According to Edwin A. Lahey:
“Bedaux submitted a list of names of people who he said would testify favorably as to his character, his integrity and his complete loyalty to the United States. Many of these names are in ‘Who’s Who in America.’ Some are the names of executives of large corporations which either have German holdings or have been named defendants in government suits against international cartels whose machinations with the Nazis did so much to stymie our own preparedness for war.

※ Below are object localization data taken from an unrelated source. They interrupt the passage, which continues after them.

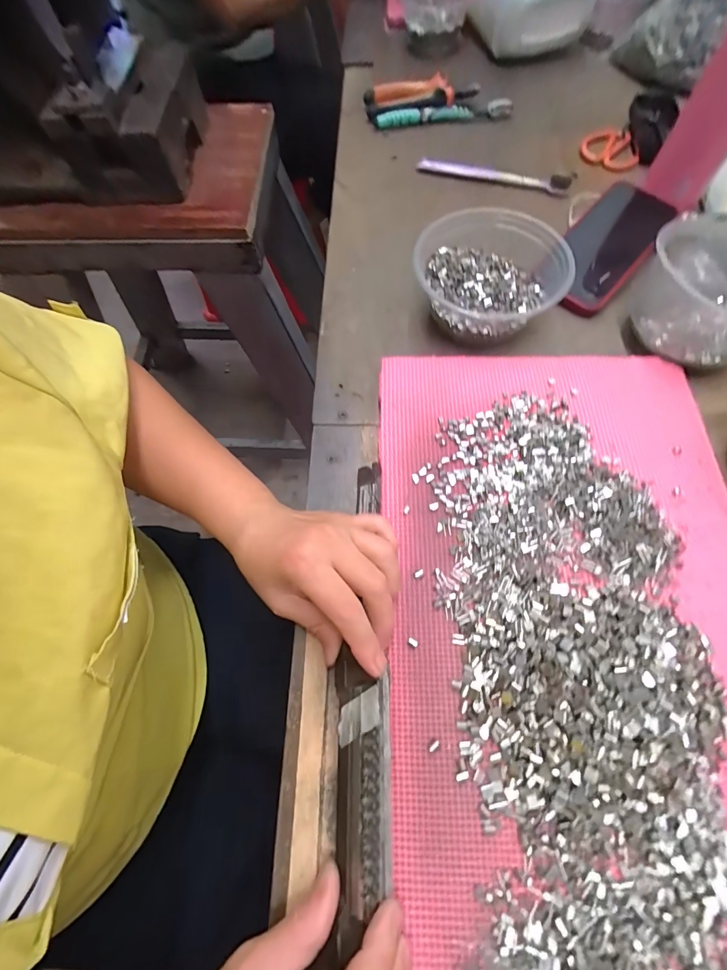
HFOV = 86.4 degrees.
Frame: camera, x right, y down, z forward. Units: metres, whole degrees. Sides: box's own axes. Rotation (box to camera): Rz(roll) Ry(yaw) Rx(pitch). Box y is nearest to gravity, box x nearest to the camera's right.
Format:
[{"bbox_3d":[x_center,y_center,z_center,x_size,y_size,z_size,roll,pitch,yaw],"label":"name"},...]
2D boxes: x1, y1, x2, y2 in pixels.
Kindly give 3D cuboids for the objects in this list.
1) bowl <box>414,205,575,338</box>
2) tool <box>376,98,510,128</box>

At least one person is widely known in politics. Another is an important financier. Another is a big steel producer, with mills in Germany.[72]
One editorial, which was titled Dead Men Don’t Blab, explicitly suggested this:
“It will be too bad if the late Charles E. Bedaux is allowed to sink into limbo without causing more than a one-day ripple in the headlines.” “Charles Bedaux not only had many influential friends, but also a vast host of enemies – all the democrats of the world. It is, however, his enemies who should mourn his death for if he had lived until he had told all, they might have learned much to their advantage. Many of his friends, on the other hand, probably hear the news cheerfully. If they sighed at all, it was a sigh of relief.”[73]
Between 2005 and 2008 this issue was compounded by the discovery that key elements of Martin Allen’s Hidden Agenda trilogy were based on twenty-nine forged documents which had been placed in the UK National Archives.[74][75][76][77][78] These forged papers, which seem to have been inserted in the archives between 2000 and 2005, explicitly implicated Bedaux high in the elite echelons of the Third Reich. As part of the police investigation into the presence of the documents, Allen denied knowledge of the forgeries and ‘suggested he was the victim of a conspiracy’.